Most of my essays are pretty upbeat. Life has been very good to me and that is something I want to share. This one is a little different. It's about sadness and the pain of loss. Life, no matter how good, is not pain free, and the more we have the more we can lose.
About a year ago my oldest son had to take his cat to the vet to be put down because all efforts to fix its health problems had failed. He knew it was what needed to be done and somehow summoned the courage to do it, but he was hurt terribly by the loss.

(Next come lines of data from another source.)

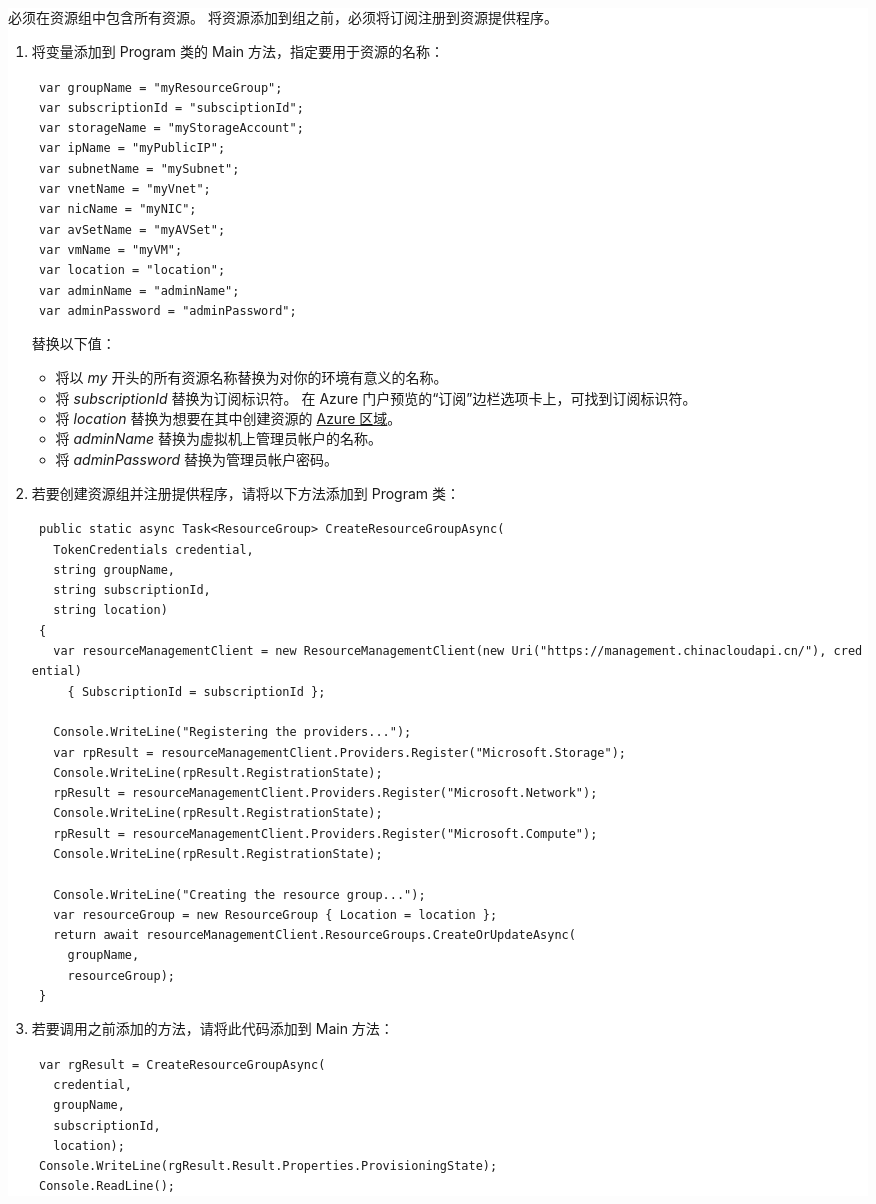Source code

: 必须在资源组中包含所有资源。 将资源添加到组之前，必须将订阅注册到资源提供程序。

1. 将变量添加到 Program 类的 Main 方法，指定要用于资源的名称：

        var groupName = "myResourceGroup";
        var subscriptionId = "subsciptionId";
        var storageName = "myStorageAccount";
        var ipName = "myPublicIP";
        var subnetName = "mySubnet";
        var vnetName = "myVnet";
        var nicName = "myNIC";
        var avSetName = "myAVSet";
        var vmName = "myVM";  
        var location = "location";
        var adminName = "adminName";
        var adminPassword = "adminPassword";

    替换以下值：

    - 将以 *my* 开头的所有资源名称替换为对你的环境有意义的名称。
    - 将 *subscriptionId* 替换为订阅标识符。 在 Azure 门户预览的“订阅”边栏选项卡上，可找到订阅标识符。
    - 将 *location* 替换为想要在其中创建资源的 [Azure 区域](https://azure.microsoft.com/regions/)。
    - 将 *adminName* 替换为虚拟机上管理员帐户的名称。
    - 将 *adminPassword* 替换为管理员帐户密码。

2. 若要创建资源组并注册提供程序，请将以下方法添加到 Program 类：

        public static async Task<ResourceGroup> CreateResourceGroupAsync(
          TokenCredentials credential,
          string groupName,
          string subscriptionId,
          string location)
        {
          var resourceManagementClient = new ResourceManagementClient(new Uri("https://management.chinacloudapi.cn/"), credential)
            { SubscriptionId = subscriptionId };

          Console.WriteLine("Registering the providers...");
          var rpResult = resourceManagementClient.Providers.Register("Microsoft.Storage");
          Console.WriteLine(rpResult.RegistrationState);
          rpResult = resourceManagementClient.Providers.Register("Microsoft.Network");
          Console.WriteLine(rpResult.RegistrationState);
          rpResult = resourceManagementClient.Providers.Register("Microsoft.Compute");
          Console.WriteLine(rpResult.RegistrationState);

          Console.WriteLine("Creating the resource group...");
          var resourceGroup = new ResourceGroup { Location = location };
          return await resourceManagementClient.ResourceGroups.CreateOrUpdateAsync(
            groupName, 
            resourceGroup);
        }

3. 若要调用之前添加的方法，请将此代码添加到 Main 方法：

        var rgResult = CreateResourceGroupAsync(
          credential,
          groupName,
          subscriptionId,
          location);
        Console.WriteLine(rgResult.Result.Properties.ProvisioningState);
        Console.ReadLine();
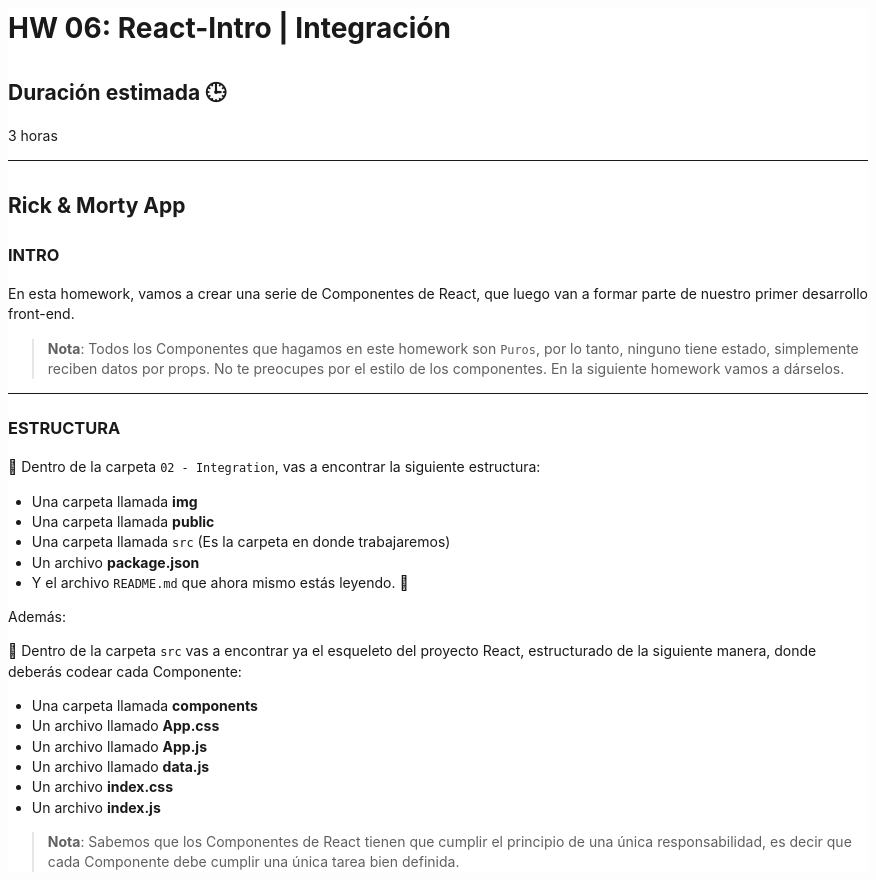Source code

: # **HW 06: React-Intro | Integración**

## **Duración estimada** 🕒

3 horas

---

## **Rick & Morty App**

### **INTRO**

En esta homework, vamos a crear una serie de Componentes de React, que luego van a formar parte de nuestro primer desarrollo front-end.

> **Nota**: Todos los Componentes que hagamos en este homework son `Puros`, por lo tanto, ninguno tiene estado, simplemente reciben datos por props. No te preocupes por el estilo de los componentes. En la siguiente homework vamos a dárselos.

---

### **ESTRUCTURA**

🔹 Dentro de la carpeta `02 - Integration`, vas a encontrar la siguiente estructura:

-  Una carpeta llamada **img**
-  Una carpeta llamada **public**
-  Una carpeta llamada `src` (Es la carpeta en donde trabajaremos)
-  Un archivo **package.json**
-  Y el archivo `README.md` que ahora mismo estás leyendo. 🧐

Además:

🔹 Dentro de la carpeta `src` vas a encontrar ya el esqueleto del proyecto React, estructurado de la siguiente manera, donde deberás codear cada Componente:

-  Una carpeta llamada **components**
-  Un archivo llamado **App.css**
-  Un archivo llamado **App.js**
-  Un archivo llamado **data.js**
-  Un archivo **index.css**
-  Un archivo **index.js**

> **Nota**: Sabemos que los Componentes de React tienen que cumplir el principio de una única responsabilidad, es decir que cada Componente debe cumplir una única tarea bien definida.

In talking to him about it, I came up with the phrase, "Grief is the shadow cast by love." What I was saying is that when grief seems overwhelming it is because we have had the gift of being able to love, to have something or someone fill our lives so much that the loss is a physical pain.
Josh and I could have avoided all that pain by simply not allowing his cat or my dog into our lives in the first place. We also would have eliminated a whole lot of warmth and joy and laughter. We would have given up the chance to love and be loved. Believe me, our pets do return the love we give them. They offer no criticism or judgement, only affection.
So, is that the answer? Avoid the pain by forgoing the joy? I certainly don't think so. Over the years, I have loved and lost many beloved pets, mostly dogs, but also cats and even an iguana who lived with us for fifteen years. Every one of them more than repaid the emotional cost of losing them. I remember the joy much more than the pain.
Kahlil Gibran said it best in The Prophet, "without love you laugh, but not all of your laughter; weep, but not all of your tears." Thank you to Rowdy and all his predecessors, for my laughter and for my tears. The shadow, grief, is only there because of the substance, love.